Tuesday, December 29, 2009

States' rights

Never under estimate the venality of state politicians.

WASHINGTON — Like about a dozen other states, Florida is debating a proposed amendment to its state constitution that would try to block, at least symbolically, much of the proposed federal health care overhaul on the grounds that it tramples individual liberty.

But what unites the proposal’s legislative backers is more than ideology. Its 42 co-sponsors, all Republicans, were almost all recipients of outsized campaign contributions from major health care interests, a total of about $765,000 in 2008, according to a new study by the National Institute on Money in State Politics, a nonpartisan group based in Helena, Mont.

It is just one example of how insurance companies, hospitals and other health care interests have been positioning themselves in statehouses around the country to influence the outcome of the proposed health care overhaul. Around the 2008 election, the groups that provide health care contributed about $102 million to state political campaigns across the country, surpassing the $89 million the same donors spent at the federal level, according to the institute.

Any federal legislation is likely to supersede state constitutional amendments.
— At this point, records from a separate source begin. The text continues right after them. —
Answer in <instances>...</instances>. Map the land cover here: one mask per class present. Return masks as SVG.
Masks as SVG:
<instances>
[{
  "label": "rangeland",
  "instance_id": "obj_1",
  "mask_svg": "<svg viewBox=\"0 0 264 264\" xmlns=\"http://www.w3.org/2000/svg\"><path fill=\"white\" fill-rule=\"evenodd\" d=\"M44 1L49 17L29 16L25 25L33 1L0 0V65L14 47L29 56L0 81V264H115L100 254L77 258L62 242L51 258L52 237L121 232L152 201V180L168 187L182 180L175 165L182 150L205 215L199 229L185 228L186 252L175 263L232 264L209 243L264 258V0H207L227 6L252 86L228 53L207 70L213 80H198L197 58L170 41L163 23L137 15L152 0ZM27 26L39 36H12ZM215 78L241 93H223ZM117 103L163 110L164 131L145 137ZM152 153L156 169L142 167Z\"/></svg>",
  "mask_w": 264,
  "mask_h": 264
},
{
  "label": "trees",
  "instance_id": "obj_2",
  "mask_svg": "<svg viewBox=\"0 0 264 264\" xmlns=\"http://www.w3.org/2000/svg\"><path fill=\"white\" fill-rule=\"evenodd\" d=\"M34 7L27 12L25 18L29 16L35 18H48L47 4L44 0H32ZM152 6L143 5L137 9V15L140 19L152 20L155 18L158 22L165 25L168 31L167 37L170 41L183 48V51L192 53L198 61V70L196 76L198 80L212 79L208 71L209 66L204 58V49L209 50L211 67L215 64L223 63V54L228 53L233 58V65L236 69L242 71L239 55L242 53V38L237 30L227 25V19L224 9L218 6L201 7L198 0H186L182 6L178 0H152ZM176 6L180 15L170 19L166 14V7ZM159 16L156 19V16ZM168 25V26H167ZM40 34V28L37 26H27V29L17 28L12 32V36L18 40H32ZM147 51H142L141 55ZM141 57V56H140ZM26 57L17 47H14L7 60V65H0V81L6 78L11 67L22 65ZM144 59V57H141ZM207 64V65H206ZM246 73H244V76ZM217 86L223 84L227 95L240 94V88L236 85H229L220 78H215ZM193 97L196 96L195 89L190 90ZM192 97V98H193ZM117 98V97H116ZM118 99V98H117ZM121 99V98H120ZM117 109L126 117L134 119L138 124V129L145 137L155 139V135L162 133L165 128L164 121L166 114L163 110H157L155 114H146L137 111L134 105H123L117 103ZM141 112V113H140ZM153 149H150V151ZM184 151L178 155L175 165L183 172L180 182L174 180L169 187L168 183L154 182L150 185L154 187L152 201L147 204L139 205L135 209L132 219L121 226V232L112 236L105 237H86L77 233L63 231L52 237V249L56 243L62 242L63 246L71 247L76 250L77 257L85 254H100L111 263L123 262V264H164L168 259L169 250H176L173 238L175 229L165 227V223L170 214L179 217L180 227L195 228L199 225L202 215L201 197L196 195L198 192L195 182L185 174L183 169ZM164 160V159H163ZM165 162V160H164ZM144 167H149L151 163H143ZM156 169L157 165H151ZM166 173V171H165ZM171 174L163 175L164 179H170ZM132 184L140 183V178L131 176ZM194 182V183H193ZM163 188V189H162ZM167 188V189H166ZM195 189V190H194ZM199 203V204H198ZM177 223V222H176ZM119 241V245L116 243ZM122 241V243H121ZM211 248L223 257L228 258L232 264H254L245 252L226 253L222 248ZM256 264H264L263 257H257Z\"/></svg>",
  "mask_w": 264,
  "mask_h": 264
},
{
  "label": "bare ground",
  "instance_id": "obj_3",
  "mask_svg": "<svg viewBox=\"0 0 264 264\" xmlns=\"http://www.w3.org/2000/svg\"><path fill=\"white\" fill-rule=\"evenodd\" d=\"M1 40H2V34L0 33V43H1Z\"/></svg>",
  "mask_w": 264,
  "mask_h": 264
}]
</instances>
But backers of the state measures say they want to send a message to Congress and also lay groundwork for fights about elements of the health care package that are expected to be left up to the states.


Or the corruption of the California proposition system.
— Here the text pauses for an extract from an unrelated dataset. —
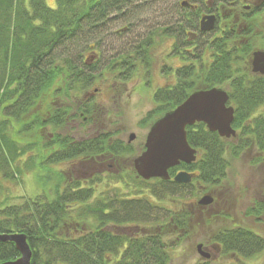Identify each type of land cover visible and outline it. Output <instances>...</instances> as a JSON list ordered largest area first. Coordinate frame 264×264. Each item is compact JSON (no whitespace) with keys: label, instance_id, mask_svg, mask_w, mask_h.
I'll return each mask as SVG.
<instances>
[{"label":"trees","instance_id":"1","mask_svg":"<svg viewBox=\"0 0 264 264\" xmlns=\"http://www.w3.org/2000/svg\"><path fill=\"white\" fill-rule=\"evenodd\" d=\"M136 1L56 0L51 9L45 0H0V198L6 193L1 182L18 183L32 170L42 174L38 183L51 187L19 205L5 206L0 200V234H24L30 264H170L172 250L201 234L221 256L251 259L264 251V237L257 230H264V189L243 214L253 227L213 206L229 169L227 154L237 159L254 151L255 161L264 164V76L253 74L250 67L252 53L263 47L256 46L261 35L255 29H261L255 20L264 13V0L247 9L241 5L247 0H213L212 7L206 6V13L217 17L213 39L205 45L208 63L202 58L204 48L197 54L186 51L193 43L176 48V56L190 60V65L176 71L175 86L156 92L160 109L147 113L139 125L150 128L193 91L215 87L228 93L236 136L220 138L203 123L186 127L187 142L197 157L170 169V180L139 179L132 161L143 147L135 154L114 132L74 140L56 131L71 117L76 94L89 89L96 78L95 66L75 62L69 47L83 29L106 24L111 14ZM197 9L182 12L176 30H194L201 36ZM154 35L137 45L134 61L142 55L148 65ZM59 48L63 56H57ZM127 56L117 54L114 60L125 64ZM120 76L131 78L127 73ZM56 98L65 105H57ZM78 108L84 120L88 104ZM123 161L127 170L120 166ZM87 163L105 169L86 175L81 169ZM62 165L70 168L57 170ZM180 171L193 175L190 184L172 180ZM127 176L131 189L123 183ZM118 183L126 192L116 188ZM201 192L211 194L212 205L188 203ZM19 257L12 242L0 241V263Z\"/></svg>","mask_w":264,"mask_h":264},{"label":"rangeland","instance_id":"2","mask_svg":"<svg viewBox=\"0 0 264 264\" xmlns=\"http://www.w3.org/2000/svg\"><path fill=\"white\" fill-rule=\"evenodd\" d=\"M182 2H187L194 10L197 7L201 9L198 16H194L196 24L202 15L207 14L206 6L213 5V0H139L121 13L111 14L106 24L85 28L79 32L72 46L69 47L71 49L69 55L79 64L88 63L95 66L93 75L96 78L89 89L76 94L72 103V115L62 128L56 130L58 133L67 134L74 140H81L94 137L103 131L114 132L124 142H127L129 135L133 133L135 139L130 145L135 154L140 151L144 146L149 127L141 126L139 123L147 113H154L160 109L154 95L161 89L175 86L176 71L190 65V60H181L176 56V48L180 47L181 50L184 42L193 43V46L187 47V53L197 54L204 48L203 61L209 62V53L205 51V45L213 39L217 25L212 31L201 36L194 30H187L185 33L176 30V20L179 19V15L193 10L189 7L184 9V6L180 5ZM45 3L51 9L56 6V0H45ZM260 4L262 0H247L241 3L243 6ZM260 18L255 20V22L259 21L257 27L261 29V31L255 29V32L261 35L256 41V46L258 48L263 46L261 50H264V13ZM189 34L196 36L187 37ZM151 35L154 36L151 38L152 46L148 49V65L141 60L142 55H137L134 61L137 45ZM80 39L86 42L85 46L80 44ZM56 53L57 56H63L60 48ZM117 54L129 56L128 59L125 58V64H122L123 59L114 60ZM121 73L130 74L131 78L123 80ZM52 91L54 92V89L50 92ZM55 101L57 105L66 103L61 98H56ZM85 104H88L90 111L83 120L78 117L77 109ZM48 130L47 135L51 133V130ZM255 158L254 151L245 152L237 159L231 154L225 156L229 169L223 181L224 187L219 192L217 201L212 203L215 209L224 208L223 211L232 218L239 217L237 221H243V225L247 227L251 224L249 219L244 218V211L253 204L254 199L262 197L264 189V164H258ZM92 165L83 164L81 171L86 175H94L102 173L105 169L103 165ZM120 166L123 170H127L126 161L121 162ZM60 168L62 169L57 170L69 169L70 166L62 165ZM40 175H42L40 171L32 170L25 173L21 180L17 181L18 183L1 182L6 193L0 200L5 201V206H13L19 205L24 199H33L43 191L48 192L51 190L49 185L43 186L38 183ZM128 177L123 183L125 187L131 189L132 181ZM116 188L123 193L127 190L126 188L124 190L122 183H118ZM203 195L211 196L207 192L197 193L196 196L193 195L188 199V203L196 204ZM257 230L264 237V230L259 228ZM197 245H202V251L211 255L209 264H264V251L251 259L234 255L221 256L217 247L208 243L203 234L185 241L172 250L170 264H202L204 260L197 253Z\"/></svg>","mask_w":264,"mask_h":264},{"label":"water","instance_id":"3","mask_svg":"<svg viewBox=\"0 0 264 264\" xmlns=\"http://www.w3.org/2000/svg\"><path fill=\"white\" fill-rule=\"evenodd\" d=\"M186 6L187 2H182ZM248 7H245L247 9ZM216 17L205 14L198 20V30L207 33L214 29ZM251 72L264 76V50H256L251 56ZM227 91L221 88H210L193 91L175 109L157 119L147 132L144 150L132 161L133 170L142 180L170 179L168 171L181 163L191 164L196 160L197 151L187 142L186 127L203 123L211 133H217L220 138L231 139L236 136L232 127L234 108L229 104ZM135 139L132 133L127 143ZM192 175L186 171L178 172L173 181L178 184H189ZM213 203V198L203 195L197 205L206 207ZM1 242H12L20 257L14 261L0 264H30L31 250L27 238L22 233L0 234ZM197 253L208 260L210 254L202 251V245H197Z\"/></svg>","mask_w":264,"mask_h":264},{"label":"flooded vegetation","instance_id":"4","mask_svg":"<svg viewBox=\"0 0 264 264\" xmlns=\"http://www.w3.org/2000/svg\"><path fill=\"white\" fill-rule=\"evenodd\" d=\"M171 38H172V37H171ZM174 52H175V51H174ZM94 56H95V55H93L92 58H94ZM210 257H211V255H210Z\"/></svg>","mask_w":264,"mask_h":264}]
</instances>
Last year, for example, the drug industry poured more than $20 million into political contributions in states around the country. In California alone, the industry spent an additional $80 million on advertising to beat back a California ballot measure intended to push down drug prices.

Now, speaking on condition of anonymity because the pharmaceutical trade group is officially backing the federal overhaul, industry lobbyists say they are eyeing Congressional proposals that would expand a state’s Medicaid obligations, and are preparing to fight efforts to make some of it up by paying less for drugs. (A spokeswoman for the National Conference of State Legislatures said many states were contemplating just that.)